具有可调结构和生物学特性的空心管状导管(TC)非常需要在引导的组织再生中调节细胞功能和药物输送。在此,描述了一种生产酶促交联的丝素蛋白TC的新方法,该方法利用了存在于丝绸结构中的酪氨酸基团,这些酪氨酸基团已知可以形成共价交联的水凝胶。最后三种方法是调制基于丝的TC的属性。这种方法允许虚拟调整最终TC的任何特性。最终的微观结构从无孔网络到高度多孔的网络,使TC选择性地渗透到4 kDa分子,但不能渗透到人皮肤成纤维细胞。机械性能取决于TC的加工方法和厚度。浸入模拟体液中30天后,仅对经过干燥处理方法(50°C)的TC观察到生物活性。在小鼠中进行的体内研究证明了TC的良好生物相容性。酶促交联的丝素蛋白TC具有多种用途,并具有可调节的特性,可用于多种生物医学应用,特别是在指导周围神经再生方面。
更新日期:2018-07-12
中文翻译:
可调节的酶交联丝素蛋白管形导管,用于引导组织再生。
具有可调结构和生物学特性的空心管状导管(TC)非常需要在引导的组织再生中调节细胞功能和药物输送。在此,描述了一种生产酶促交联的丝素蛋白TC的新方法,该方法利用了存在于丝绸结构中的酪氨酸基团,这些酪氨酸基团已知可以形成共价交联的水凝胶。
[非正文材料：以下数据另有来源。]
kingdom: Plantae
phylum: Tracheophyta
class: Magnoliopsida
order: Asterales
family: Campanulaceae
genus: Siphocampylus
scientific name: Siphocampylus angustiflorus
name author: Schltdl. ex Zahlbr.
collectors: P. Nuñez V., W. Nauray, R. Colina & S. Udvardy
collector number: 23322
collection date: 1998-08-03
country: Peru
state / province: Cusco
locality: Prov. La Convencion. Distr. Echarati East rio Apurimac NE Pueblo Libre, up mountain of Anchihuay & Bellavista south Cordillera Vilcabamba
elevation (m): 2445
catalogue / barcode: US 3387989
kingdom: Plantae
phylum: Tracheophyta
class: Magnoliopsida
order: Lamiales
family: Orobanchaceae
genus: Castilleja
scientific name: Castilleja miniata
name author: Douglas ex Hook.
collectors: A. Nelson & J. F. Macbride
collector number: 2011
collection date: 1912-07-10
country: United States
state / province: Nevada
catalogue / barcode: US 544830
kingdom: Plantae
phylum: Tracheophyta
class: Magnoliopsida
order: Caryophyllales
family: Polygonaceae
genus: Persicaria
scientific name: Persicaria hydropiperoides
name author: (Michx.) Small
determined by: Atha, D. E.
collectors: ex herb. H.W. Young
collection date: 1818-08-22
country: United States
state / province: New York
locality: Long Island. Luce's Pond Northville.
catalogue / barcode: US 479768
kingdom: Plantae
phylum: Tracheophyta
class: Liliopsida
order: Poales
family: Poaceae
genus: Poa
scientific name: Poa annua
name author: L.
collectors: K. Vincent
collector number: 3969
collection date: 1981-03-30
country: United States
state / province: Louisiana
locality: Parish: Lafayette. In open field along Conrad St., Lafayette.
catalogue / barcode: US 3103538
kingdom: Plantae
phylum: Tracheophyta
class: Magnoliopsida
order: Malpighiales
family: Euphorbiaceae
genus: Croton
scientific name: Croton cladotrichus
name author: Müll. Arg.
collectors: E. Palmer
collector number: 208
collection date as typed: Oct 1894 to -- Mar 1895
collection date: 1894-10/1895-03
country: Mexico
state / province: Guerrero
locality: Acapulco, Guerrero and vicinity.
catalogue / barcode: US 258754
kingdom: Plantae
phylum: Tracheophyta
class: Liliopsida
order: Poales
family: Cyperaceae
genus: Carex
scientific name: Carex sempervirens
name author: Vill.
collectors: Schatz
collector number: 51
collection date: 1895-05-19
最后三种方法是调制基于丝的TC的属性。这种方法允许虚拟调整最终TC的任何特性。最终的微观结构从无孔网络到高度多孔的网络,使TC选择性地渗透到4 kDa分子,但不能渗透到人皮肤成纤维细胞。机械性能取决于TC的加工方法和厚度。浸入模拟体液中30天后,仅对经过干燥处理方法(50°C)的TC观察到生物活性。在小鼠中进行的体内研究证明了TC的良好生物相容性。酶促交联的丝素蛋白TC具有多种用途,并具有可调节的特性,可用于多种生物医学应用,特别是在指导周围神经再生方面。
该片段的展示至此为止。